The fields on the weather side of the hills were covered near the summit with yellow tuliplike flowers and mats of blue heather, and lower down there were poppies and rapeseed fields – the hillside was a riot of primary colours. But as I was admiring the prettiness of it all, a huge black cloud roared in out of nowhere and it began to hail, the ice clanging angrily off the wrecked cars and trucks that had fetched up at the way station. We got back into the Jeep and raced downhill, until the hail turned to rain and then stopped altogether. A scattering of grubby little shacks showed that we were on the outskirts of Dêgê.
Sixty thousand people live in this ugly little settlement, wedged into the valley of a noisily rushing Yangtze tributary. None of the buildings seemed to be complete – they were either being built, or falling down. Our hotel was as grubby a place as I expected, without water of any sort – I had to wash in public under a hose that builders were using to help make cement. I drew quite a crowd of nut-brown watchers, especially at the more intimate ablutionary moments.

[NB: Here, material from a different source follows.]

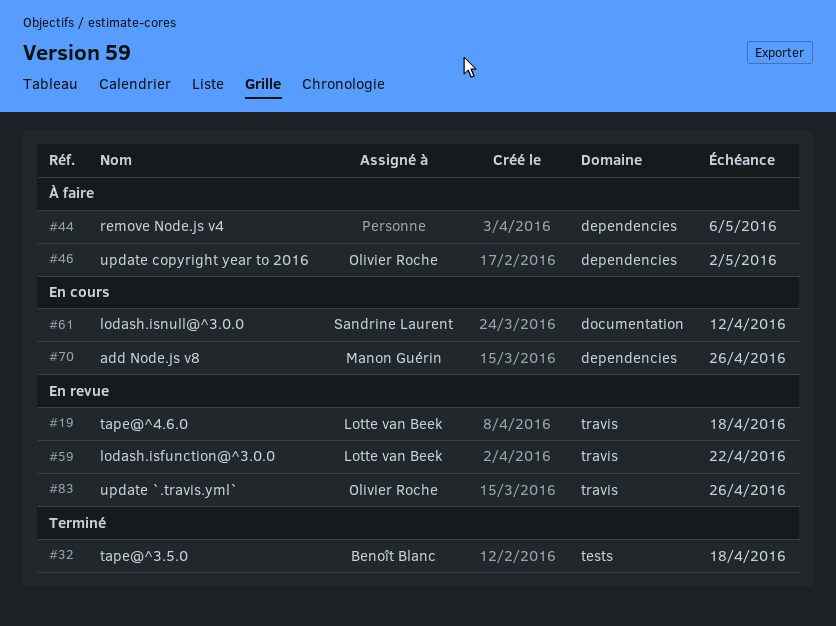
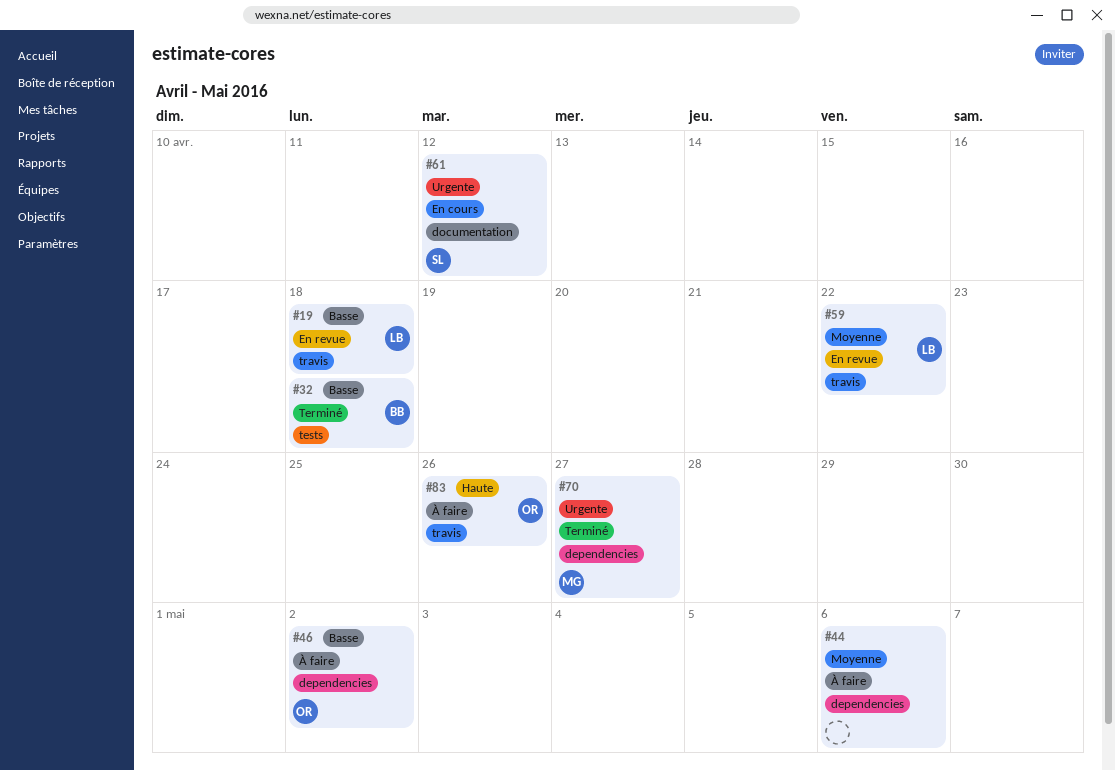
#70, status: En cours -> Terminé
#70, due: Apr 26 -> Apr 27
#83, status: En revue -> À faire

Dêgê is an overwhelmingly Tibetan town (it used to have a king, like Muli and Chala) but with a large number of Han Chinese immigrants. ‘Solidarity between the Han and the Zang
*
people will make China strong!’ said a poster above the police station. Inside, the police chief, Ma Lu – who was Tibetan, but not a believer in the primacy of the Dalai Lama and thus trustworthy, in Chinese eyes – beamed with pleasure at our arrival.